I flipped back a couple of pages. “She was convinced that Henry was the son of the devil, that he was a product of a demon seducing me. She says she dreamed of the encounter…and she goes into great detail about that dream.”
“Jesus,” Whit breathed, his eyes going wide.
I held the notebook out to him.
He took it, holding my gaze for a long moment before finally turning his eyes down to the page.
I watched his face as he read. His jaw tightened, the muscles twitching with strain from how hard he must’ve been grinding his teeth.
I could see his rage growing, his expression becoming harder, the already chiseled lines of his face growing sharper.
When he looked up, his eyes burned with fury.
Without a word, he gathered up the notebooks and took them into the kitchen.
“Whit?” I hurried after him when I heard him rummaging through the drawers. “What are you doing?”
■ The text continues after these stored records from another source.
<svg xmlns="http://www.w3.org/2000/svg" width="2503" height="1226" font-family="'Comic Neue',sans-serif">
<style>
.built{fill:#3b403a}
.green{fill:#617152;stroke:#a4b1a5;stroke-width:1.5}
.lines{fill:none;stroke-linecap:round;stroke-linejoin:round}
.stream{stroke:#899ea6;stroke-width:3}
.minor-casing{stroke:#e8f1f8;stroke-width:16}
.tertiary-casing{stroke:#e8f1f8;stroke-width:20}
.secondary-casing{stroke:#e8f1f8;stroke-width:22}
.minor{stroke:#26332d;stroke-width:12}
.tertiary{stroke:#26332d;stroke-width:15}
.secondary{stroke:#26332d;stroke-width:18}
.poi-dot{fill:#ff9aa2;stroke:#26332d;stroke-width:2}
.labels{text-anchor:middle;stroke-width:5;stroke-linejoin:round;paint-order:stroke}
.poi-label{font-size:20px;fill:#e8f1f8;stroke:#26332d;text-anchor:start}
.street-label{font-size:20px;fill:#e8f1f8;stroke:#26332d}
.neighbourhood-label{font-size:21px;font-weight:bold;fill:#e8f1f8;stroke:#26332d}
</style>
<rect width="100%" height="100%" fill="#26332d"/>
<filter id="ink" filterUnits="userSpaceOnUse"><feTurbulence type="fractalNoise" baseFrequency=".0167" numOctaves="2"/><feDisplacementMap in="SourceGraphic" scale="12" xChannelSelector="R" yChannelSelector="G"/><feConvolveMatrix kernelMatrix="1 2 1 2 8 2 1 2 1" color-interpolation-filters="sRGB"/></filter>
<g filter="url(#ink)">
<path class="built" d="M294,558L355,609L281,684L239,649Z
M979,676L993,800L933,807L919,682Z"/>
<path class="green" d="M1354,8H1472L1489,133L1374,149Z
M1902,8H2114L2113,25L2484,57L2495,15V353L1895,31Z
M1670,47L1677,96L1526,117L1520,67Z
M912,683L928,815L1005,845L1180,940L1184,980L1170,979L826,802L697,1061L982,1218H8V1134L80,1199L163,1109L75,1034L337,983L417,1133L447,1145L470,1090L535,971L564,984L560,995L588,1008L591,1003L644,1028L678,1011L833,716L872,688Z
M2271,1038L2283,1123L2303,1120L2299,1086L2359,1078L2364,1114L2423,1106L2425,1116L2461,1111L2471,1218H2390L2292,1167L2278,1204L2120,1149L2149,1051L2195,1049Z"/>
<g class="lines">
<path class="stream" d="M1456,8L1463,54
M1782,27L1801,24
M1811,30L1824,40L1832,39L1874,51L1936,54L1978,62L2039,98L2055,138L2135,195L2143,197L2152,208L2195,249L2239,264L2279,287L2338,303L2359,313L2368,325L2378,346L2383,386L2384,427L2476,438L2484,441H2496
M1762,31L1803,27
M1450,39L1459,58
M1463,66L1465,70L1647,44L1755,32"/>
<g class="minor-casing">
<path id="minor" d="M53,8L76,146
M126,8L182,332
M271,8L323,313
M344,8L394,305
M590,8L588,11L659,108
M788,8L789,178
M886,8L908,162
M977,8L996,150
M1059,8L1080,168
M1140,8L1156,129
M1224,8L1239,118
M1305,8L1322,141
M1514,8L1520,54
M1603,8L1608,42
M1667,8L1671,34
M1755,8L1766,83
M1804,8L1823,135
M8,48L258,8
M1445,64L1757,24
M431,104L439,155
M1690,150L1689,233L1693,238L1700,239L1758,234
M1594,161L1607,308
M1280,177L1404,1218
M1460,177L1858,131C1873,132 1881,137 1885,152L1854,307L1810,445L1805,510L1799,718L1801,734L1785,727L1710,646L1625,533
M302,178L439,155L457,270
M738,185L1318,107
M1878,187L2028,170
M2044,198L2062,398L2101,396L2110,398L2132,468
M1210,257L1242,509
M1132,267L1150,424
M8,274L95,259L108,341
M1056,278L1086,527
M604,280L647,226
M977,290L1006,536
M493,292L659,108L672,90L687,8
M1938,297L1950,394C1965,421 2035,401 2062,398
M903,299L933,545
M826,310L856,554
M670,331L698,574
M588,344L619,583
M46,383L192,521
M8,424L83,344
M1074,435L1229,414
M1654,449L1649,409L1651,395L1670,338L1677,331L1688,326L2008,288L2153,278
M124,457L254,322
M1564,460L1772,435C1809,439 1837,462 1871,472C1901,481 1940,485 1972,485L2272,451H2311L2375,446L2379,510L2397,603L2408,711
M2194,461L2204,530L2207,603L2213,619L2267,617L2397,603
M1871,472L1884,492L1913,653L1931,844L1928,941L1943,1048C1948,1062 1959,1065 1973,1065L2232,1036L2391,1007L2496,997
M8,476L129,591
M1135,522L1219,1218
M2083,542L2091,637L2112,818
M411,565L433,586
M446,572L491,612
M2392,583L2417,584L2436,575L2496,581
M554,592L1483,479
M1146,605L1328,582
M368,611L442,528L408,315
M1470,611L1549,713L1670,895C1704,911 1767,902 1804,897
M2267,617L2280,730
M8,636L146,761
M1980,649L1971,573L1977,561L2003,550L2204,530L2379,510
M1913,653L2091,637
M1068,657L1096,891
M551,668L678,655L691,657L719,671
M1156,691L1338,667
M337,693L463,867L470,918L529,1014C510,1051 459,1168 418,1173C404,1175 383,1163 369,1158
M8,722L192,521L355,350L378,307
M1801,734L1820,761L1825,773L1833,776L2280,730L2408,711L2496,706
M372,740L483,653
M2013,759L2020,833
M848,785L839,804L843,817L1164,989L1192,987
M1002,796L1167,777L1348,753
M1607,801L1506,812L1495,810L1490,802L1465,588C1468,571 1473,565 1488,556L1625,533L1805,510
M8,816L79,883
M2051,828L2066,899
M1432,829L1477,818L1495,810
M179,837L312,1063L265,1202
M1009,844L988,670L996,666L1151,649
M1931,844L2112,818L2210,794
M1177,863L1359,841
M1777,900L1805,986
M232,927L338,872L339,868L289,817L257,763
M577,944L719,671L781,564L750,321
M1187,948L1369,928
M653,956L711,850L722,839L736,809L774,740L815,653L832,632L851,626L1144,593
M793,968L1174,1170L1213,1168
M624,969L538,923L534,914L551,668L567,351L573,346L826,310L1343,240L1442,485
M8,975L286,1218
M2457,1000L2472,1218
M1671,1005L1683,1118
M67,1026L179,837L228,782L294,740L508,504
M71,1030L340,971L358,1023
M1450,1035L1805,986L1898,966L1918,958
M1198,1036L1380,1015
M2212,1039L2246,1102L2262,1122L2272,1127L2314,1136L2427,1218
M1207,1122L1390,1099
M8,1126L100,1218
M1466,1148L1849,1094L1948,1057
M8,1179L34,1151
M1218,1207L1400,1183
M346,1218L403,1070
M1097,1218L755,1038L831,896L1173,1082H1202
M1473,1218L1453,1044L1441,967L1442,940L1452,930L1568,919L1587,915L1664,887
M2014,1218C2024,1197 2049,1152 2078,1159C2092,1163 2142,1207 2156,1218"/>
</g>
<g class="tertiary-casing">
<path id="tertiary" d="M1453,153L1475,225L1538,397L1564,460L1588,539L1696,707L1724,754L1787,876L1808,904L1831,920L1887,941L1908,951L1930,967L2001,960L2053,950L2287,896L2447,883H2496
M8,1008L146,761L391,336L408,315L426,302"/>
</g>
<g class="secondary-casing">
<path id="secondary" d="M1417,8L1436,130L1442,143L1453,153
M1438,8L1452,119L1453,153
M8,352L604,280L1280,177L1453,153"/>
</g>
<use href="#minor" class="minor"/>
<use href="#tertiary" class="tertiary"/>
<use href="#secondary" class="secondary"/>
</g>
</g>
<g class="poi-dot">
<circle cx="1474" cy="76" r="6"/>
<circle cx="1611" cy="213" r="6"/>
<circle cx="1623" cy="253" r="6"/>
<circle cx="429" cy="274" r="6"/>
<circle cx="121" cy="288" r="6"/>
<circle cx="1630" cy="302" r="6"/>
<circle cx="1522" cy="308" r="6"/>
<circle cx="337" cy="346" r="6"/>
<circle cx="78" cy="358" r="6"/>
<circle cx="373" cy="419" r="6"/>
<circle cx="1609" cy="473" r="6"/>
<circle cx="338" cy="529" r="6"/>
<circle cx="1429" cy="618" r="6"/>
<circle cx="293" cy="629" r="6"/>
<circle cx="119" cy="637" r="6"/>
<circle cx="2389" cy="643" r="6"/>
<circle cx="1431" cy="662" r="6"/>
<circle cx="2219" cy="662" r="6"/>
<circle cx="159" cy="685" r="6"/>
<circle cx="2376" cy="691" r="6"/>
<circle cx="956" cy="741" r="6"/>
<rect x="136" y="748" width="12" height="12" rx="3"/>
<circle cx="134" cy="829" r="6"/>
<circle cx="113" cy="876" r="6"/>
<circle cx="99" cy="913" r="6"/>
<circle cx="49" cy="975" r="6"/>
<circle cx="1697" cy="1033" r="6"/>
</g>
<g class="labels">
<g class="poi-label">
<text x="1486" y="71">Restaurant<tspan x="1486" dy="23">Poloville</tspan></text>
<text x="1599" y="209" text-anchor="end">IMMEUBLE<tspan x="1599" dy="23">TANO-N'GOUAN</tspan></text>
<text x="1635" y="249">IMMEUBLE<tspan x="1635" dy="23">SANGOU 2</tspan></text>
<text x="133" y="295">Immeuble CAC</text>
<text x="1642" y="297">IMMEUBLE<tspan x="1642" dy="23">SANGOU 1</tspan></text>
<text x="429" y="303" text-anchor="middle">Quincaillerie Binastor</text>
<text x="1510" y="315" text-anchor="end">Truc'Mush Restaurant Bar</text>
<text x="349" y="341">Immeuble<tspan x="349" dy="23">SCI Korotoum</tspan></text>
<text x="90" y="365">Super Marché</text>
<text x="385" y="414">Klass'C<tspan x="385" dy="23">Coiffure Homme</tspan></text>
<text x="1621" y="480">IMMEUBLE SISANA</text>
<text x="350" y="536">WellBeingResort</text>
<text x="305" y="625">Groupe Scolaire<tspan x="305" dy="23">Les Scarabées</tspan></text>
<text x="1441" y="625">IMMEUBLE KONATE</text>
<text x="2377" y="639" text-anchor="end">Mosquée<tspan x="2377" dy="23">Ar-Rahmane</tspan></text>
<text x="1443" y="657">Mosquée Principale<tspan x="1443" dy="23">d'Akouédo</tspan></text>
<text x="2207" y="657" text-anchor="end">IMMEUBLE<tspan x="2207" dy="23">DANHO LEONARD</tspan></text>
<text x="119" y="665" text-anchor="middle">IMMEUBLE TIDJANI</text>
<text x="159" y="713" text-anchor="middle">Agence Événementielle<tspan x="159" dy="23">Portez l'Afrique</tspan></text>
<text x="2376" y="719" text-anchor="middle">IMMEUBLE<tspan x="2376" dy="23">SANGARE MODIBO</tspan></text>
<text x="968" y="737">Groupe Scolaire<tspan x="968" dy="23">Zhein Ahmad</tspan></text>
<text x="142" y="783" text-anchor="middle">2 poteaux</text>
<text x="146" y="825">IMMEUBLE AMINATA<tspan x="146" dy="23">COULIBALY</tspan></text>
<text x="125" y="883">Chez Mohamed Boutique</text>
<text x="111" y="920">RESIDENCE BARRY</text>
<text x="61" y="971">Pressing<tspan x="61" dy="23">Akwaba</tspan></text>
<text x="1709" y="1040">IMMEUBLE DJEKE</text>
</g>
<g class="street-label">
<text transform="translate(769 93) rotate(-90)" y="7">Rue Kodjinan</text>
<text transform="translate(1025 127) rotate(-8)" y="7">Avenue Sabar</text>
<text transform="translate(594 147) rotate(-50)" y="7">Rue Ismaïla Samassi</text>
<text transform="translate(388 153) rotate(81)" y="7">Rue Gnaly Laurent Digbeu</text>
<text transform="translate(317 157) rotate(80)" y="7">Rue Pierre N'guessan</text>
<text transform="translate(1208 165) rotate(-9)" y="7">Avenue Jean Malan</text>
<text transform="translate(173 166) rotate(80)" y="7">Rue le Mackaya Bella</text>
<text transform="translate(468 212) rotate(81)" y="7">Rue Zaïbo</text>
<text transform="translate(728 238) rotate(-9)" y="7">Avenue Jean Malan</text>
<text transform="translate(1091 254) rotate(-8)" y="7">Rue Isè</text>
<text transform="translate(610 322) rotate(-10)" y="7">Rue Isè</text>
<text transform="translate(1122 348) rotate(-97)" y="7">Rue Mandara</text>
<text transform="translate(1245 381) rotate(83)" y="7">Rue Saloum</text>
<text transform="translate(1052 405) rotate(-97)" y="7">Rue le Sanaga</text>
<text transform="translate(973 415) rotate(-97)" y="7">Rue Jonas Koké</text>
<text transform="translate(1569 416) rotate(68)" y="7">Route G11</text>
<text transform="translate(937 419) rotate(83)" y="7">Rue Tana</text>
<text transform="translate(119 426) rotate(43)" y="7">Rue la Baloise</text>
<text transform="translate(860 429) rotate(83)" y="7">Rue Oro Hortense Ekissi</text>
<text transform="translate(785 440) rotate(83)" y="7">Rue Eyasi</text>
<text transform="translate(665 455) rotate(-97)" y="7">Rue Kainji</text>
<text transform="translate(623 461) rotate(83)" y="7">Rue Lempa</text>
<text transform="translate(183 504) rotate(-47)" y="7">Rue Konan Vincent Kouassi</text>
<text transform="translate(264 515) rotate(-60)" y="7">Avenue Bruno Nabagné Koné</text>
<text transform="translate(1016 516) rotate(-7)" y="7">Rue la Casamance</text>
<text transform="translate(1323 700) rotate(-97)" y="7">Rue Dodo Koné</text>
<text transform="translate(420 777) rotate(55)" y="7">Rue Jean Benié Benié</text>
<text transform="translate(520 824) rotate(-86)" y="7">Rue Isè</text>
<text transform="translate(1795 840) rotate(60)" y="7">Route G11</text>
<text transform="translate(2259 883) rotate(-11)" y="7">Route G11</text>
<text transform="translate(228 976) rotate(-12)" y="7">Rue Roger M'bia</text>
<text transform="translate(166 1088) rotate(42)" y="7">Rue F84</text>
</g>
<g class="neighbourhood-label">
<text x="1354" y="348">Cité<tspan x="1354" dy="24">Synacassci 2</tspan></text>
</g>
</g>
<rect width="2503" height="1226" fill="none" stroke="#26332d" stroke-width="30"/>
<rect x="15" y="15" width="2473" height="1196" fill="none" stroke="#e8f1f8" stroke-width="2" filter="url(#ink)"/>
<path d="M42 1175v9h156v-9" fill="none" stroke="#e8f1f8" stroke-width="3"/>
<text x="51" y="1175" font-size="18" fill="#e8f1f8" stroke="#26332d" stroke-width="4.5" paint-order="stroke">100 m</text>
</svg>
“I’m destroying these,” he said, his tone clipped. “Do you want me to tear them to shreds or burn them?”
“Whit—”
He turned abruptly, cutting me off. “Do you want to put yourself through more abuse? Are you going to let her do this to you even now, Zellie?”
I was conflicted. I knew he was right, but part of me wanted to finish reading them, figure out what else she’d put on those pages. “I don’t know,” I admitted. “I just need closure.”
He gave me a curt nod and grabbed a box of matches from the drawer. “You sure as hell do.” He swiped the notebooks into the empty sink with his arm then handed me the matches.
I hesitated only a moment before taking them.
I looked down at the pile of notebooks. My final connection to Vivian.
Her last words to me, appropriately wounding and harmful.
Anger welled up in me so powerfully my hands shook as I struck a match and held it to the pages of one of the notebooks.
I stared at the flame as the paper caught fire, the white pages curling upon themselves, charred and crumbling into ash as the fire spread.
It vaguely registered that the smoke alarm went off, but the strident beeping was cut short. Several minutes later, only the metal spirals and a pile of ash lay in the sink where the notebooks had been.
Whit turned on the faucet, dousing the ash.
Then he pulled me into his arms, held me, wrapped me in his love.
And when I lifted my face to his, he wiped the tears from my cheeks and kissed me so tenderly that my pain from the searing agony of the rejection, humiliation, and hatred from a woman who was supposed to love me, began to dissipate, supplanted by another kind of heat.